Оля подошла к шкафу, потянула за корешок книгу, а потом, ладонью вбив ее на место, сказала:
— Давайте не будем ссориться, ребята. Согласны, Игорь, Сеня?
— Я ведь говорил. — Щеки Сени в один миг налились румянцем.
— На всякий случай, я — Оля…
— Я ведь говорил, симпатичная девушка, — сказал Сеня и обратился к Игорю: — Я пошел к машине. Гуд бай, Оля!
Он чинно поклонился, осуждающе посмотрел на Игоря и лишь потом удалился:
― Гуд бай. Ну и денек выдался!
― Что-нибудь случилось? — без всякого участия поинтересовался Игорь, потому что он начал работать и терпеть не мог в это время молчать. А Оля, наоборот, не признавала равнодушных собеседников и в этих случаях в разговор, как в огонь, подливала масла. Она сказала:
― Пустяки. Дала объявление в газету, и все равно никто замуж не берет.
— Это хорошо, когда никто замуж… — в своей манере начал Игорь, но, подсознанием уразумев, что слова складываются не те, что они необычны для поддакивания, замер с открытым ртом и отверткой на весу.
― Объявление в газете? — переспросил он. — Какая чушь!
— А почему чушь?
― В наши-то годы — заочные женихи и невесты?
— Что тут особенного?
― Я хочу сказать, не для молодых это.
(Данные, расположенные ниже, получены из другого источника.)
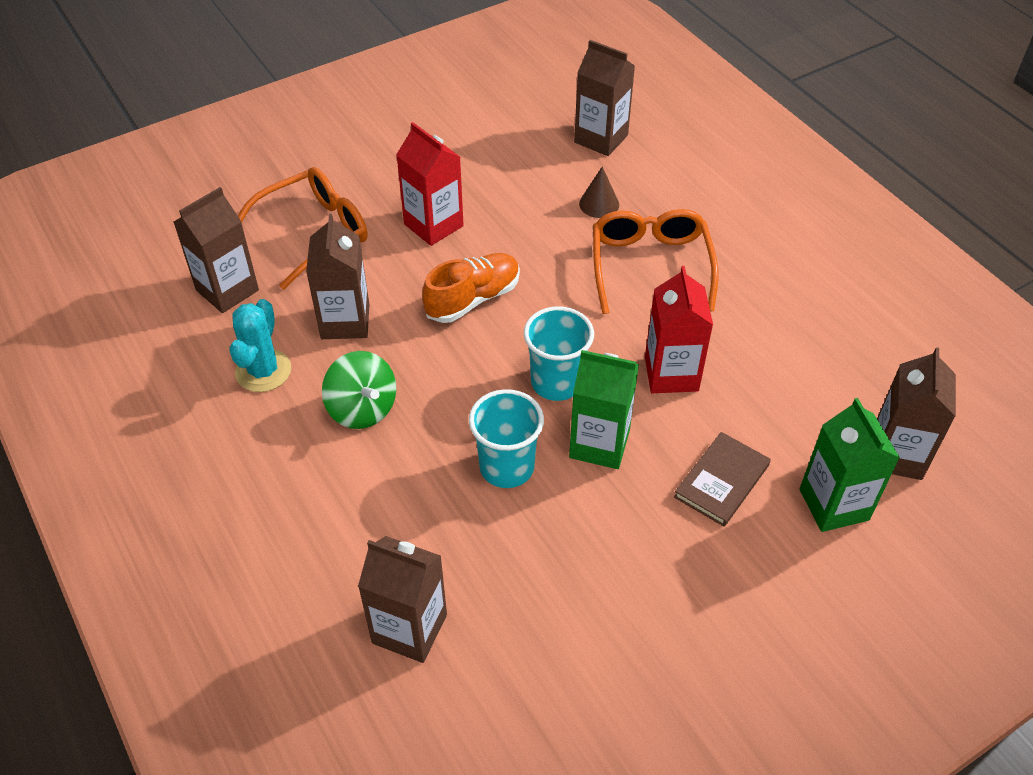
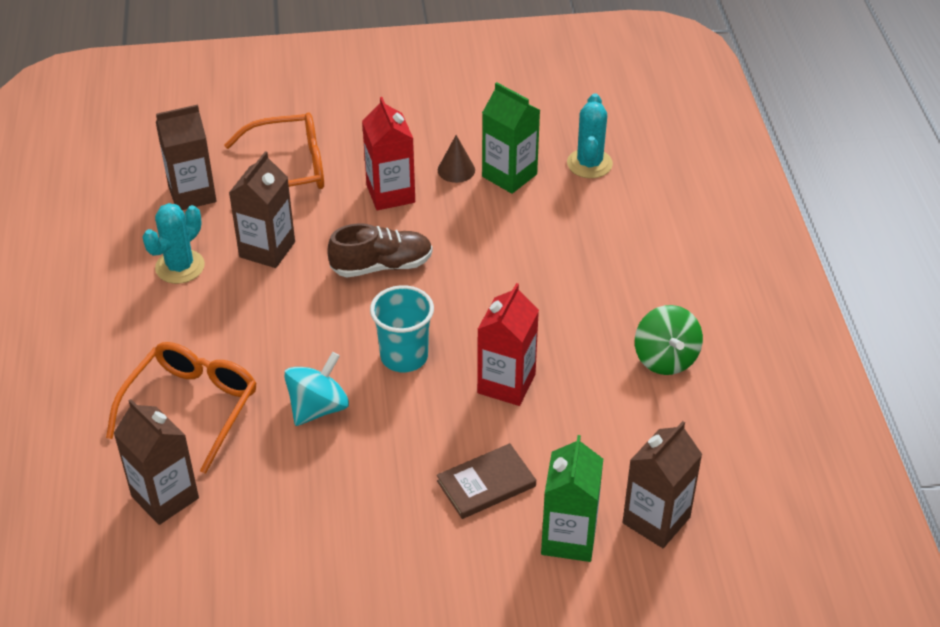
camera: 25 degrees right, 5 degrees down
(362, 409) = (236, 322): green spinning top -> green spinning top (665, 358)
(473, 299) = (382, 266): orange shoe -> brown shoe
(507, 467) = (318, 408): turquoise cup -> turquoise spinning top
(599, 204) = (546, 221): brown cone -> brown cone (456, 170)
(599, 444) = (405, 417): green carton -> green carton (509, 175)
(601, 139) = (589, 164): brown carton -> turquoise cactus
(650, 265) = (554, 288): orange glasses -> orange glasses (192, 407)

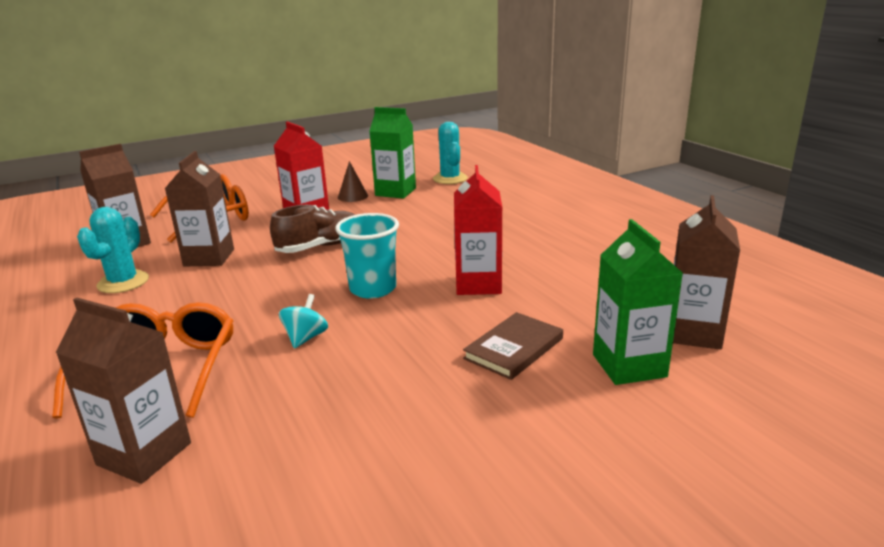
camera: 20 degrees left, 20 degrees down
(318, 408) = (305, 338): turquoise spinning top -> turquoise spinning top, size x0.65
(665, 358) = (594, 245): green spinning top -> none

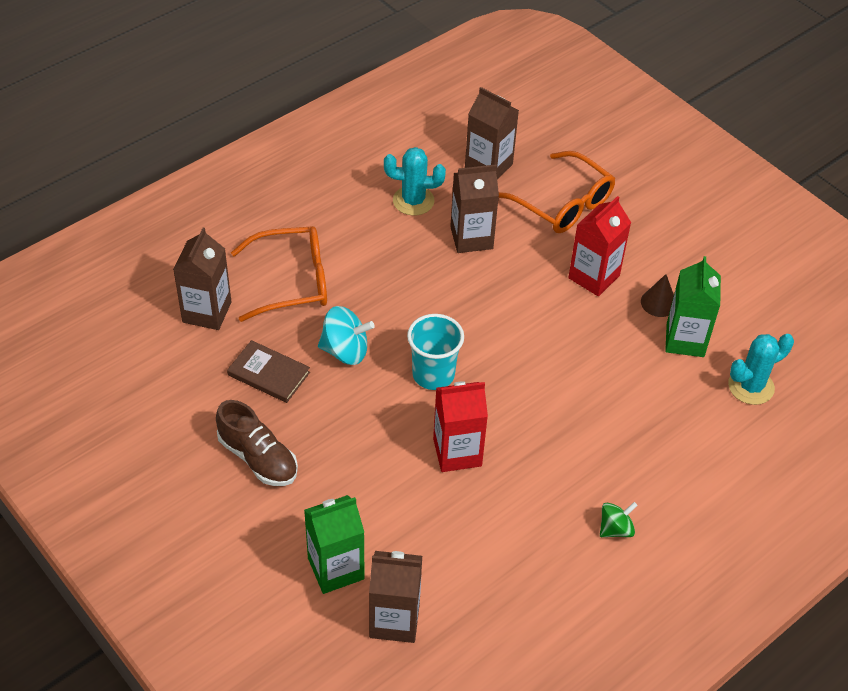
camera: 75 degrees right, 25 degrees up
(305, 338) = (345, 351): turquoise spinning top -> turquoise spinning top, size x1.55
(320, 247) = (513, 312): brown shoe -> brown shoe (258, 458)
(514, 348) = (350, 489): brown book -> brown book (269, 373)
(575, 228) = (615, 529): none -> green spinning top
А для тех, кто обжегся, у кого дети и кто смотрит на жизнь не через розовые очки: ах, романтика, ах, любовь! Им нужен просто надежный партнер в жизни. Таким людям должно быть за тридцать.
― Посмотрите-ка! А что, за тридцать любви не бывает?
― Бывает. Если очень повезет. Но за тридцать ищут не любовь, а надежность.
— Нет, вы его послушайте! Вам-то откуда об этом знать? Я понимаю, когда об этом судит пожилой, умудренный опытом человек, а тут…
― По поводу женитьбы, — перебил ее Игорь, — есть одна хорошая притча. Приходит к мудрецу юноша и спрашивает: «Скажи мне, учитель, жениться мне или нет?» Мудрец подумал-подумал, а потом махнул рукой. «Делай как знаешь, — ответил он, — все равно раскаиваться будешь».
— Забавно. И что из этого следует?
— А следует то, что личные встречи иногда по году, по два, по пять лет и то не гарантируют счастливого брака. А тут — через газету. Блажь это! Просто мы сегодня разленились до такой степени что уже и в постель приглашаем через газету. Все остальное у нас есть: баня — в квартире, уборная — в квартире, за водой, или, как говорят, по воду, никуда ходить не надо, дров запасать не надо. Я это называю одним словом — рассолдатились. Сегодня мы так напугали друг друга всевозможными стрессами, перегрузками, что боимся с девушкой познакомиться. Мол, вдруг она пощечину залепит, а мне переживать потом, мучиться. Куда проще: дал объявление в газету и жди почтовых извещений. Ну не прав я?